BHSAI Develops System to Identify Patients with Severe Bleeding During Transport
Did you know that the majority of casualties that die on the battlefield die from uncontrolled bleeding? Analysis of data from conflicts in Iraq and Afghanistan indicates that approximately 22 percent of Service Members who died following severe bleeding after injury could have potentially been saved had their hemorrhaging been controlled early on.
Experts in the combat casualty care community believe that the opportunity to save casualties is in the pre-hospital environment. Saving a life does not just happen once you get to the hospital, it happens when you can manage hemorrhage at the point of injury or in transit to a medical treatment facility.
Given this information, how would one go about handling, or even recognizing the need for administering a blood transfusion? The Biotechnology High Performance Computing Software Applications Institute, one of the Telemedicine & Advanced Technology Research Center's key labs, is addressing this issue with development of the Automated Processing of the Physiologic Registry for Assessment of Injury Severity system, or APPRAISE.
APPRAISE is an artificial intelligence-based system that can alert medics when trauma patients are in need of massive blood transfusions without any human intervention. It collects and analyzes, in real time, vital sign information from the patient during pre-hospital transport. It then uses the results of that analysis to determine if the patient will need a massive blood transfusion before the patient arrives at the hospital.
The system consists of an off-the-shelf vital signs monitor connected to a ruggedized PC running Microsoft Windows. Dr. Jaques Reifman, Ph.D., BHSAI director, and members of his team, Maxim Khitrov and Jianbo Liu, Ph.D., and Andrew T. Reisner, M.D., an investigator with BHSAI at the time of development, and an emergency room doctor at Massachusetts General Hospital, collaborated to develop the APPRAISE system.
"A benefit of the system is that it uses standard vital signs, such as EKG, heart rate, and blood pressure, which caregivers are already familiar with," said Reifman . "There is no need for training care givers to new sensor modalities, so APPRAISE can be easily disseminated throughout the healthcare system."
The team worked with Boston MedFlight, a not-for-profit organization operating in Boston and New England that served as the equivalent to a shock trauma medevac, to test and validate the BHSAI-developed mathematical models and algorithms in a prospective study.
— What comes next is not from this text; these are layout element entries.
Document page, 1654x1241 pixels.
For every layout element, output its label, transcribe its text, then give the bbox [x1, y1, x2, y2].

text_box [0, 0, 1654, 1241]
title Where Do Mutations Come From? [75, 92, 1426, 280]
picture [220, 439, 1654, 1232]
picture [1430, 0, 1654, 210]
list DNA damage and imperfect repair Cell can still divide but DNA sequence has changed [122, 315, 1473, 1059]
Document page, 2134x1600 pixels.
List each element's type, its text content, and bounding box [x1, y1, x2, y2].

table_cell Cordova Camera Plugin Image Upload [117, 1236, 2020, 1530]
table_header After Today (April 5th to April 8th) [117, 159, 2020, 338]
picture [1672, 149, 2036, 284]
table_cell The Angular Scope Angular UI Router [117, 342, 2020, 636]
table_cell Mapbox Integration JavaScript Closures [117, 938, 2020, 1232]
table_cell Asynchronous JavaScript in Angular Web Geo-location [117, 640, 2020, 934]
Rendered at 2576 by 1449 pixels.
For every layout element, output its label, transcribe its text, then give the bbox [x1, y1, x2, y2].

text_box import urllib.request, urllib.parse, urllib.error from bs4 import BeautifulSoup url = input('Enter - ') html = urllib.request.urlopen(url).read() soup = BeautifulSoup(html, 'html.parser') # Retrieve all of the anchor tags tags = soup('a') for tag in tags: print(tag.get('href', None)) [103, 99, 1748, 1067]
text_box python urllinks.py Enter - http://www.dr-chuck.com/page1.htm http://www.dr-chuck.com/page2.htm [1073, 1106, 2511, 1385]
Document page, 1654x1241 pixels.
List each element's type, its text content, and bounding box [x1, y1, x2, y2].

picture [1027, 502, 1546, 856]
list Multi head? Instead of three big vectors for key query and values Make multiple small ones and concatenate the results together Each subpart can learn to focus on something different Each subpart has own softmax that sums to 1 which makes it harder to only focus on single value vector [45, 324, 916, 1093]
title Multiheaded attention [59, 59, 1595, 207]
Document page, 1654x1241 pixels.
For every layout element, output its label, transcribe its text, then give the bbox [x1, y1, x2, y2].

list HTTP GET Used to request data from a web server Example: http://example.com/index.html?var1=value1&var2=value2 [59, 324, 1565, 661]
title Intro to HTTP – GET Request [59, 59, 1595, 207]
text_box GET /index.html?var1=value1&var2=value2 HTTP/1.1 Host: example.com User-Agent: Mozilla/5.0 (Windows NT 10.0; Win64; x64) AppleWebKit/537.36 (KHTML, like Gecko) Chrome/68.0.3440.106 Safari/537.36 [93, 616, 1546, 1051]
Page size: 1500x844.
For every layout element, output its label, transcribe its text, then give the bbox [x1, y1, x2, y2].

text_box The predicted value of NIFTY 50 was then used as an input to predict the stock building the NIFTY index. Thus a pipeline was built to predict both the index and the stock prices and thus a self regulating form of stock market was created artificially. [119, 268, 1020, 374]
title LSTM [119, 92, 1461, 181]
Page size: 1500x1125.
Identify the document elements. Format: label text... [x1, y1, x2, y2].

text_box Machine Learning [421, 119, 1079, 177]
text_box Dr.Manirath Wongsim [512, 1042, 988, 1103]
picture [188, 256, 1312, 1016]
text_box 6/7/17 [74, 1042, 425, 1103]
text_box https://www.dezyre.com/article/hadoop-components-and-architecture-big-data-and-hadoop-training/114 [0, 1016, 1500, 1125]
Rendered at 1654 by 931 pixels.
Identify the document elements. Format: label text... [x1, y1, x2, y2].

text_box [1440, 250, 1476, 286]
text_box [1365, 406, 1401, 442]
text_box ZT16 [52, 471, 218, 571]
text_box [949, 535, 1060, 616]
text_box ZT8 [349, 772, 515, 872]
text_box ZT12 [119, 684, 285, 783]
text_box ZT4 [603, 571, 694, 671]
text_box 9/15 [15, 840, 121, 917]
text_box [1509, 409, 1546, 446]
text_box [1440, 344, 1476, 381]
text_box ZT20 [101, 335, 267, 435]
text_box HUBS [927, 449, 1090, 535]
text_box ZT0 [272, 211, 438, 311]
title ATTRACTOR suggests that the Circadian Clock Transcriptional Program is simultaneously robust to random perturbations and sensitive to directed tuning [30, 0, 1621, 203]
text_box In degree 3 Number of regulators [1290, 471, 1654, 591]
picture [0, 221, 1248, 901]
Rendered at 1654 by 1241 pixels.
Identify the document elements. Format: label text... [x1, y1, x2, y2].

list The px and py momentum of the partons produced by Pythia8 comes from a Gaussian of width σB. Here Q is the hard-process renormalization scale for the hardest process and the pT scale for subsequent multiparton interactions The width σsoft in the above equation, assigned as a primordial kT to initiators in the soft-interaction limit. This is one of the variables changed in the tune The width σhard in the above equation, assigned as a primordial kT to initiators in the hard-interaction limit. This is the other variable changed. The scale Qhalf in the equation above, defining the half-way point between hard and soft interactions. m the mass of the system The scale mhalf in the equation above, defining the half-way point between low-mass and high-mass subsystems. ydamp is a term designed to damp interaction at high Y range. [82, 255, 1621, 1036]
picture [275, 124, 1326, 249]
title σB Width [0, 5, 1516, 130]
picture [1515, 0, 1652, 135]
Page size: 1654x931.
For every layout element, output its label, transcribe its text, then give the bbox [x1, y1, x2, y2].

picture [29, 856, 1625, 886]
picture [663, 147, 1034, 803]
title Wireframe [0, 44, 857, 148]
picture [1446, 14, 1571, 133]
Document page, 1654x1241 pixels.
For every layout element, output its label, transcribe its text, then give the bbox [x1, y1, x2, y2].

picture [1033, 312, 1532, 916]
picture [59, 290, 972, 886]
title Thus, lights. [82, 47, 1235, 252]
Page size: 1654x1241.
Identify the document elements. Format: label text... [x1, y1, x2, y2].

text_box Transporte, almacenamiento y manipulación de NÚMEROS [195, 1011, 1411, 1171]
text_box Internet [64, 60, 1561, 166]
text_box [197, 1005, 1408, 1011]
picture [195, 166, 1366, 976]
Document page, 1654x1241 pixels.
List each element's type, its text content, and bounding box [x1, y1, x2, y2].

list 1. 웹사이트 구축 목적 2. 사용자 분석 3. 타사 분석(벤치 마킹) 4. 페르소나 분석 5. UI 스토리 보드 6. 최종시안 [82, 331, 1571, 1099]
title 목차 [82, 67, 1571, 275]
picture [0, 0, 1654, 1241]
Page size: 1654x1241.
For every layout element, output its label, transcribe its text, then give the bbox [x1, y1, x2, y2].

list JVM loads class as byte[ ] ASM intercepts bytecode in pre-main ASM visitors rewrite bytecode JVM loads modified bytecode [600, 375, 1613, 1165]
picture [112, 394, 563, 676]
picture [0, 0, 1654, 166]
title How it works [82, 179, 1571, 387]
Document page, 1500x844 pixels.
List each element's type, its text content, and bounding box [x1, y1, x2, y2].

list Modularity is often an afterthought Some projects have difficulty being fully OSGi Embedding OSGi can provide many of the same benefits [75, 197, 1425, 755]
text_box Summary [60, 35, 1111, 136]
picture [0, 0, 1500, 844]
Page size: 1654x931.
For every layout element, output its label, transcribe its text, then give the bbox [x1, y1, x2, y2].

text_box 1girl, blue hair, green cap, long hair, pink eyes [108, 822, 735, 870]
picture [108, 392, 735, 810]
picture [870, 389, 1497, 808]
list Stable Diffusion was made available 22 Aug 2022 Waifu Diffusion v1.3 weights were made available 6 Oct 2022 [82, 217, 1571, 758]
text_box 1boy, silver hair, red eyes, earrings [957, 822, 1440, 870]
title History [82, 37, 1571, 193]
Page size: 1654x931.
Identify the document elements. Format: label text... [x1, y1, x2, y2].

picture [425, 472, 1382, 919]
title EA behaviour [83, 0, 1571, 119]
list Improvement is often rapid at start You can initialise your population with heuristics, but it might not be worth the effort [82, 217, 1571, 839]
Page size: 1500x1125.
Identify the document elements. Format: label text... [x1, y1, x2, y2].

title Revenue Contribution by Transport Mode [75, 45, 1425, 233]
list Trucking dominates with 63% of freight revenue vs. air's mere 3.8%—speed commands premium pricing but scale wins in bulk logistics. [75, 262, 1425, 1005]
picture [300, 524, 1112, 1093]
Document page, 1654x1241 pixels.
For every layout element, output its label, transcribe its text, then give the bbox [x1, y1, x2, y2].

For nearly two years the APPRAISE system was used in Boston MedFlight helicopters to monitor trauma patients during emergency transports. Patients were then transported to one of three hospital partners: Massachusetts General Hospital, Brigham and Women's Hospital, and Beth Israel Deaconess Medical Center.
By comparing clinical and trauma registry data with computer predictions, BHSAI scientists found that the APPRAISE system was able to automatically identify casualties in need of massive blood transfusions with 78 percent sensitivity and 90 percent specificity within 10 minutes of the start of transport to the trauma center. This was the first time that anyone, not just the Army, had been able to collect and analyze data in real time as patients were being transported.
The BHSAI team has received two U.S. patents for the APPRAISE system and is currently pursuing FDA approval and a licensing agreement with a commercial partner.
Excited about the results and what this technology could mean for Warfighters in the future Reifman said, "[The] bottom line is that the majority of the casualties on the battlefield are due to uncontrollable bleeding. Here, we deployed in the civilian setting a technology that demonstrates how we can identify bleeding patients pre-hospital, in real time, and in a fully automated fashion in a prospective trial."
More information about the APPRAISE system trial will be documented in the May 2015 issue of the journal Shock.